Nothing but the images is to be left out of your exact copy of the entries.

Start of PROVIDED RECORDS

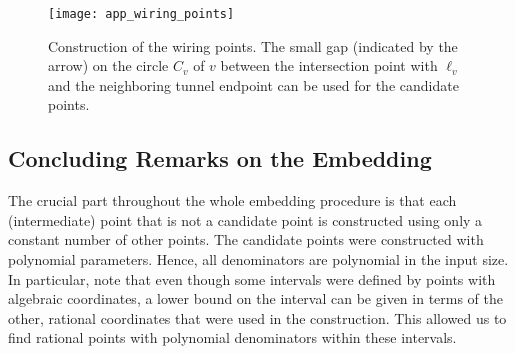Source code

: \documentclass[11pt,a4paper]{article}
\begin{document}
\begin{figure}
\centering
\texttt{[image: app\_wiring\_points]}
\caption{Construction of the wiring points.
The small gap (indicated by the arrow) on the circle $C_v$ of $v$ between the intersection point with $\ell_{v}$ and the neighboring tunnel endpoint can be used for the candidate points.}
\label{fig_app_wiring_points}
\end{figure}


\subsection{Concluding Remarks on the Embedding}
The crucial part throughout the whole embedding procedure is that each (intermediate) point that is not a candidate point is constructed using only a constant number of other points.
The candidate points were constructed with polynomial parameters.
Hence, all denominators are polynomial in the input size.
In particular, note that even though some intervals were defined by points with algebraic coordinates, a lower bound on the interval can be given in terms of the other, rational coordinates that were used in the construction.
This allowed us to find rational points with polynomial denominators within these intervals.


\ifarxiv

\else

\fi

\end{document}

End of PROVIDED RECORDS

_FINISHED EXERCISE_
Source code

: \documentclass[11pt,a4paper]{article}
\begin{document}
\begin{figure}
\centering
\texttt{[image: app\_wiring\_points]}
\caption{Construction of the wiring points.
The small gap (indicated by the arrow) on the circle $C_v$ of $v$ between the intersection point with $\ell_{v}$ and the neighboring tunnel endpoint can be used for the candidate points.}
\label{fig_app_wiring_points}
\end{figure}


\subsection{Concluding Remarks on the Embedding}
The crucial part throughout the whole embedding procedure is that each (intermediate) point that is not a candidate point is constructed using only a constant number of other points.
The candidate points were constructed with polynomial parameters.
Hence, all denominators are polynomial in the input size.
In particular, note that even though some intervals were defined by points with algebraic coordinates, a lower bound on the interval can be given in terms of the other, rational coordinates that were used in the construction.
This allowed us to find rational points with polynomial denominators within these intervals.


\ifarxiv

\else

\fi

\end{document}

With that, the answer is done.